# african violet potting mix.



## dobshibby (Feb 1, 2008)

hi peeps,all of my grows i have been using soil mix i put together myself and have found it difficult to get it spot on.while i was researching different potting soils i came across miracle-gro african violet potting mix which has most things in it plus it says it is has a ph range of 5.5-6.5(slightly acidic).is this product new or has anyone tried growing with it,any advice much appreciated,cheers.


----------



## the widowmaker (Feb 1, 2008)

i've read in multiple places that this african violet soil isn't great because of the low ph.

What i'd do is go to the local garden centre or nursery or whatever and buy a plain bag of straight normal soil.

The kinda soil i like and this is personal preference is seedling soil because its low in nutrients and you can add your own.

If you wanted something a little stronger though I do believe that they do sell regular soil in different strengths.


----------



## dobshibby (Feb 1, 2008)

thanks for the heads up widowmaker,but its the fact that it is acidic that drew me to it,let me explain,i have bought the best soil i could get from the local nusery,but all the bottled water that i have bought has a ph of 7to7+ and when i water with it my ph always ends up in 8's.so i was thinking that if i used the african violet potting mix,then when i add the water it might counteract the acidic soil and give me a good balanced ph? i might use the potting mix on just one of my plants in my next grow to see what happens,cant hurt,cheers.


----------



## Dubbaman (Feb 1, 2008)

IMO i have to agree the MG African Vi's mix is bad jsut a bag of plaing top soil is fine for any starts as even though it has no time releasse nutes in it it will still feed for a couple of months on its own. I make soil for myself and i use MG ! bag MG 1 bag top soil 1 bag of perlite mix well with soils from old grows and presto. granted the grow in my sig is the first time ive used it but the Haze cross seems to love it. :hubba:


----------



## octobong007 (Feb 1, 2008)

just my opnion, if it has miracle grow on the bag, throw your hands up and run away screaming.  their wonderful time release burnt the crap outta some sweet plants.  for cheap and really good, i'd recommend the jungle blend at lowe's and home depot.  its already got perlite, vermiculite, lime, and all those goody's...i've been seeing miracles from that soil lately.  no pun intended.


----------



## snuggles (Feb 1, 2008)

You could pH your water to bring it down a bit. Also it's not soil, but Coco works great. It's completely pH neutral and has no food in it, it's what you make it. You get like 15 to 20 gallons for 10 dollars or so, also it's water and O2 mixture is great. I used to be into soil but I think I'm done, I love the coco...so do my plants


----------



## octobong007 (Feb 1, 2008)

i'm wanting to try that coco stuff sometime, i've heard LOTS of good things.


----------



## snuggles (Feb 1, 2008)

I love it, can you tell. I used to be a big time organic soil guy but this coco is better for me. funny thing was someone recommended it to me and I scoffed...LOL. I'm an idiot sometimes, stuff works great and it's CHEAP.

Also if you have a veggie garden or flower beds it makes great top dressing like I said it's water to O2 ratio is really nice.


----------



## shondaflowers (Jul 9, 2013)

----------------

◆ Activities:
A) Answer these questions from the thread about African violet potting mix, one per line:
(i) What pH range does the Miracle-Gro African violet potting mix claim to have?
(ii) What pH does the bottled water that dobshibby bought have?
(iii) How many gallons of coco does snuggles say you get for about 10 dollars?
B) Rewrite the passage of the thread about African violet potting mix starting at "hi peeps,all of" and ending at "widowmaker (Feb 1, 2008)", with "tips" in place of "advice".
C) List every distinct username that heads a post in the thread about African violet potting mix, giving each name once.

----------------

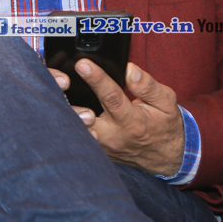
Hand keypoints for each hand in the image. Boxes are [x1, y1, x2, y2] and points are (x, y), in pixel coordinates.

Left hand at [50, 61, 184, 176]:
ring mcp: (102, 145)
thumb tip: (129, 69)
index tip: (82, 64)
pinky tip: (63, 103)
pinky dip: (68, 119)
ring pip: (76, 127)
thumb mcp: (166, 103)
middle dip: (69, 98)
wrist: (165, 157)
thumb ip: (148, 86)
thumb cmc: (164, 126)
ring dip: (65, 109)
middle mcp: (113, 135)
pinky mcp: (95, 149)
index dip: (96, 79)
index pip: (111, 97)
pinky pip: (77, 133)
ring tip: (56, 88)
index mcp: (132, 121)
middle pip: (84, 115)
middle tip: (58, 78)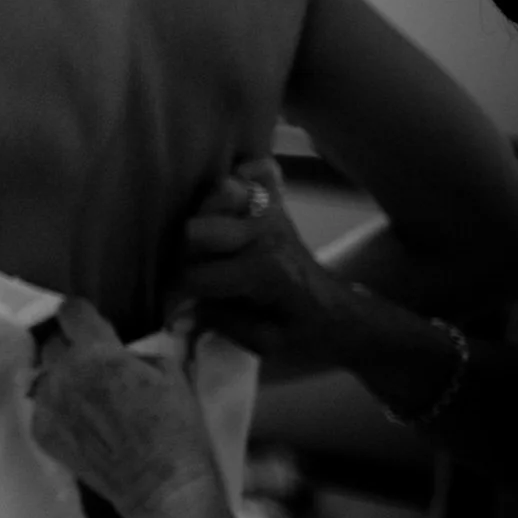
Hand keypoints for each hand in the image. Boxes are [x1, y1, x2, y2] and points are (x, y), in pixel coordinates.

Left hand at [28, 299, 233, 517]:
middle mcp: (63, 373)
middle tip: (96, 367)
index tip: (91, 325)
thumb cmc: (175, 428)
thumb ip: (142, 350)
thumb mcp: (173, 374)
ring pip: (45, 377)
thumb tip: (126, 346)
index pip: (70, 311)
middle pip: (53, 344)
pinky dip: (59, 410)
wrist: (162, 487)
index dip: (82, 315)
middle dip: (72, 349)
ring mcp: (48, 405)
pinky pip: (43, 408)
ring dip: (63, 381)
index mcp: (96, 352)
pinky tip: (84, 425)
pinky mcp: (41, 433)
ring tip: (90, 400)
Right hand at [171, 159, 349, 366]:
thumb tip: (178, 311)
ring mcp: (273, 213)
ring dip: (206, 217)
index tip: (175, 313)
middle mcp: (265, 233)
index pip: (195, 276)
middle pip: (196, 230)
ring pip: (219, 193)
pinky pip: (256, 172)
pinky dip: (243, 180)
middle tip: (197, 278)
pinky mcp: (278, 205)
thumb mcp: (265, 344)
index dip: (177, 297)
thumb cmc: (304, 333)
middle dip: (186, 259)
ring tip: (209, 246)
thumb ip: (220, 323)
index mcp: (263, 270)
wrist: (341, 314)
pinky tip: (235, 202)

----------------

◆ Outputs by task:
A)
(i) 5.5-6.5
(ii) 7 to 7+
(iii) 15 to 20 gallons

B)
hi peeps,all of my grows i have been using soil mix i put together myself and have found it difficult to get it spot on.while i was researching different potting soils i came across miracle-gro african violet potting mix which has most things in it plus it says it is has a ph range of 5.5-6.5(slightly acidic).is this product new or has anyone tried growing with it,any tips much appreciated,cheers.


----------



## the widowmaker (Feb 1, 2008)

C)
dobshibby
the widowmaker
Dubbaman
octobong007
snuggles
shondaflowers